Дельвиг уже вымылся и причесался. Длинные волосы его мягко спускались теперь на маленькие изящные уши. Лоб велик и высок и выказывал ум, нос был мясист, простоват; то и другое мирила улыбка полных, красиво очерченных губ: в ней отражалась лениво лукавая, спокойная мысль, простодушие.

— Жажду! —

сказал он, достав из чемодана книжку «Онегина». — Ее и искал. Мне вдруг показалось — забыл! — И он осторожно, с любовью погладил обложку. — Жажду услышать, как дальше. Помнишь, ты сам мне писал: бог знает, когда-то мы вместе его почитаем. А вот и довелось… Ты которую пишешь главу?

— Четвертую. «Эду» ты не привез ли? Что Баратынский: солдат? офицер? Я думал, ты его привезешь — освобожденного!

— В чине солдата и в салоне Закревской. Влюблен до беспамятства и как будто имеет успех.

Пушкин захохотал.

— Ну, тогда генерал-губернатор усилит ходатайства, только бы с глаз поскорей долой! Поэты с мужьями-вельможами не уживаются… А я думал, что он увлечен простою чухоночкою. Эда Баратынская… Разве это не красиво звучит?

— И очень возможно, что увлечен. Одно не мешает другому, — вымолвил Дельвиг неспешно. — Баратынский — поэт настоящий.

— Да, не мешает, — с короткой задумчивостью отозвался и Пушкин. — Ты говоришь: потому что поэт? Ну, а сам ты как, признавайся! Не жениться ли думаешь?

— Женился б, пожалуй, — все так же медлительно ответил барон. — Да хлопотно, знаешь… Как это так: вдруг и жениться. И немного стесняюсь…

— Чего?

— А того, что храплю. Ты это знаешь отлично.

Пушкин опять хохотал; на душе было весело, ясно: милый барон! Он предвкушал, как покажет его наконец-то в Тригорском.

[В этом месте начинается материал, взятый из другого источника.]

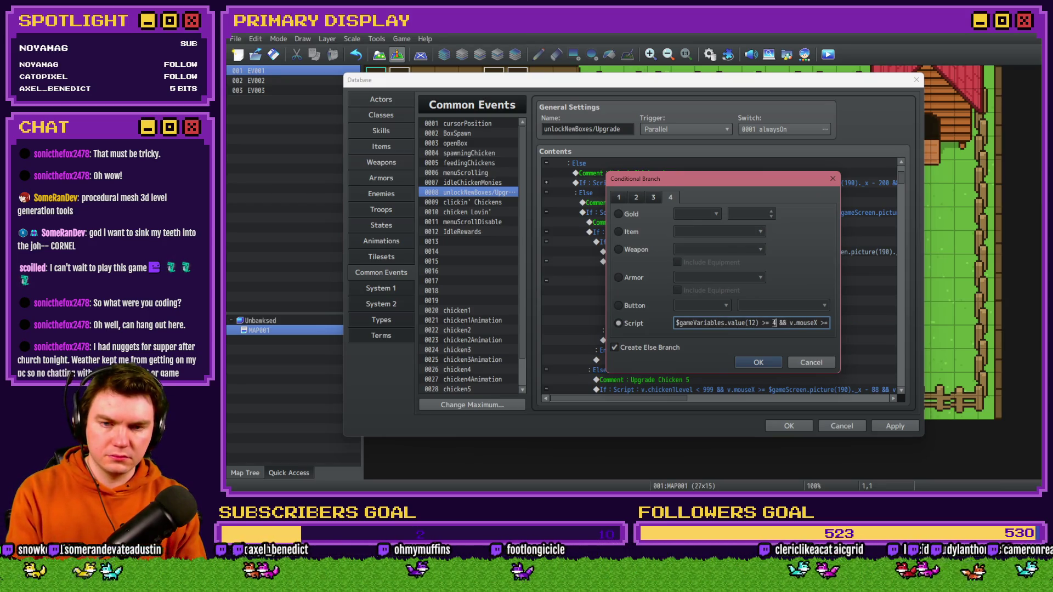
key(Return)
click(545, 301)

«Онегин» отыскан, и чемодан был забыт: лень и беспорядочность взяли свое. Но Дельвиг весьма оживился за вином и обедом, за разговорами о литературных делах. Он во все это очень вникал, знал все журнальные новости и самих журналистов, и кто против кого вел очередную интригу. Щуря глаза под очками, он далеко откидывал голову (как Зизи угадала!) и беззвучно смеялся, слушая пушкинские новые эпиграммы. Особенно ему понравилась последняя из них, на Каченовского: «Как! жив еще курилка журналист?» После обеда, за трубкой, окутанный дымом, он даже острил, по обыкновению, немного тяжеловато:

— Ты на письме меня спрашивал: жив ли я? Я мог бы ответить как философ: «Я мыслю, следовательно существую». Но вот ты утверждаешь: Жив — курилка! И потому отвечаю: «Я курю, следовательно существую!»

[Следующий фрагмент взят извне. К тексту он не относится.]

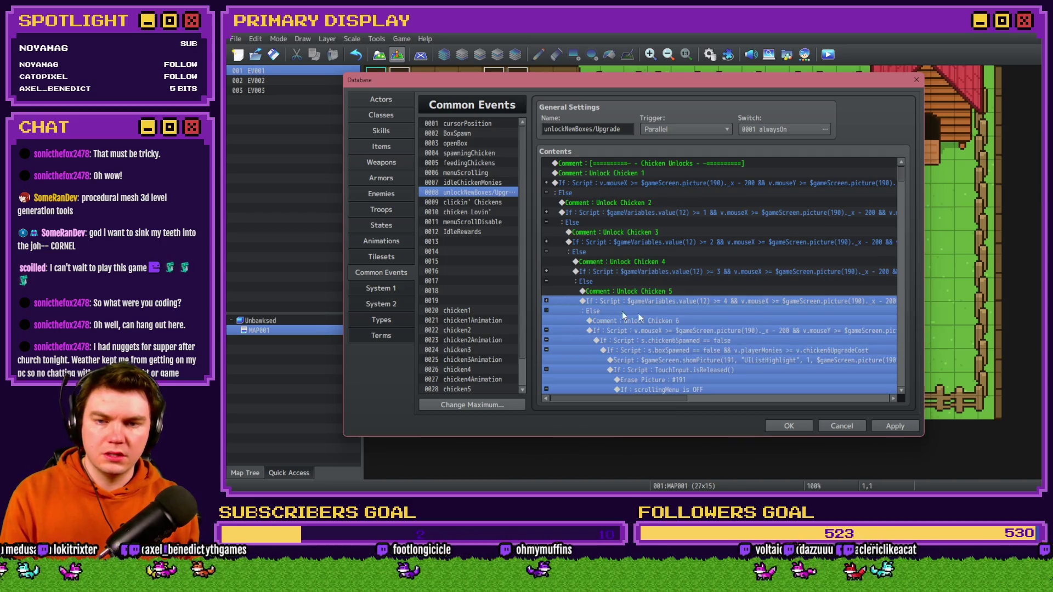
double_click(665, 330)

Дельвиг был очень доволен этим своим изречением и каждый раз за новою трубкой его повторял.

Но как же он присмирел, когда Пушкин начал читать незнакомые ему строфы «Онегина»! Он забыл и про сон и про усталость. Самое лицо его переменилось. Глаза стали нежны, мечтательны, но также и пристальны, порою на глубине пробегал огонек восхищения. Казалось, он слушал не одними ушами, но и губами: звуки ложились на них и приводили в движение; рот его чуть шевелился, следуя ритму стихов и лишь иногда растопляясь в улыбке. Полное тело казалось забытым, покинутым, руки и ноги были недвижны. Он воспринимал теперь то самое «пение райской птички, которое слушая, не увидишь, как пройдет тысяча лет».

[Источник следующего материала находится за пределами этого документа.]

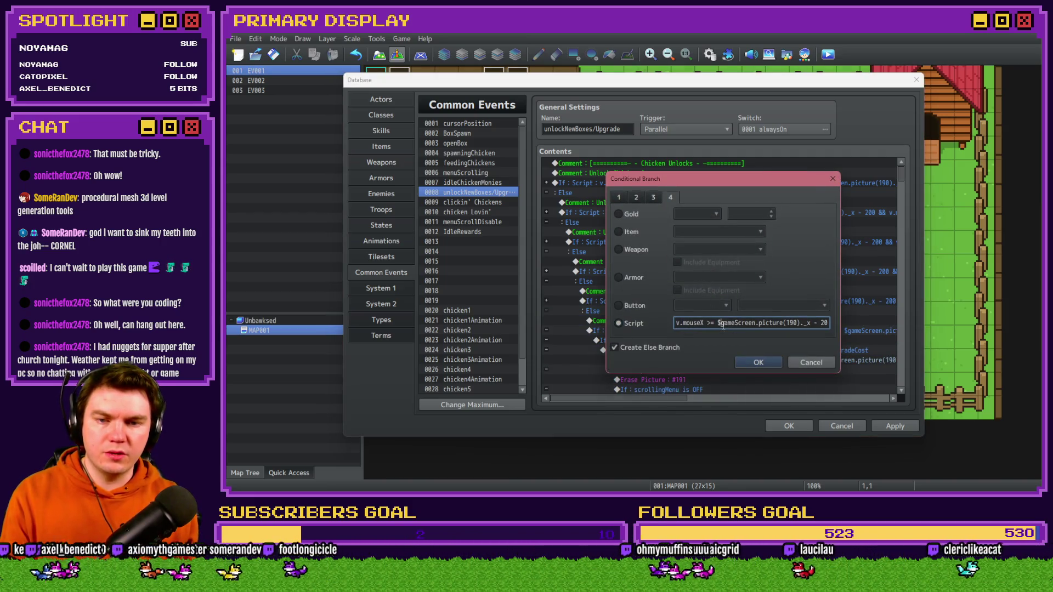
text(5)
key(Return)
double_click(776, 328)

Пушкин прервал свое чтение, и Дельвиг с дивана вскочил, грузный и легкий одновременно, как перышко.

— Ах, Александр! — вымолвил он, обнимая его, и, колыхаясь всем телом, заплакал от счастья и радости. — Поэзия… поэзия наша… — И ничего больше не мог выразить.

Успокоившись, он и на диване все клал свою пухлую руку на ногу Пушкина и перебирал по ней пальцами, как бы нажимая на клавиши и повторяя наизусть отдельные места, сразу запомнившиеся.

«Андрея Шенье» он прочел про себя. Может быть, чтение Пушкина так же зажгло бы, но этот стремительный, страстный огонь, как читал сам, разве лишь только его задымил.

— «Онегин» твой лучше, — сказал он. — Политика вовсе не дело поэтов. Ты это видишь и сам: Шенье твой погиб.

Пушкин эти стихи, пропетые сердцем, никому бы не уступил, но сейчас он только ругнул самого себя: не надо было давать! Он вдруг не прекословил и покорно прослушал все, что тот говорил о неуловимости, и о тайном дыхании, и о том, что поэзия — как шелест листвы. Он только сказал:

— Дельвиг, неужели ты этого вовсе не понимаешь? Да будь я в Петербурге… ведь там, говорят… — И тут он запнулся, замолк.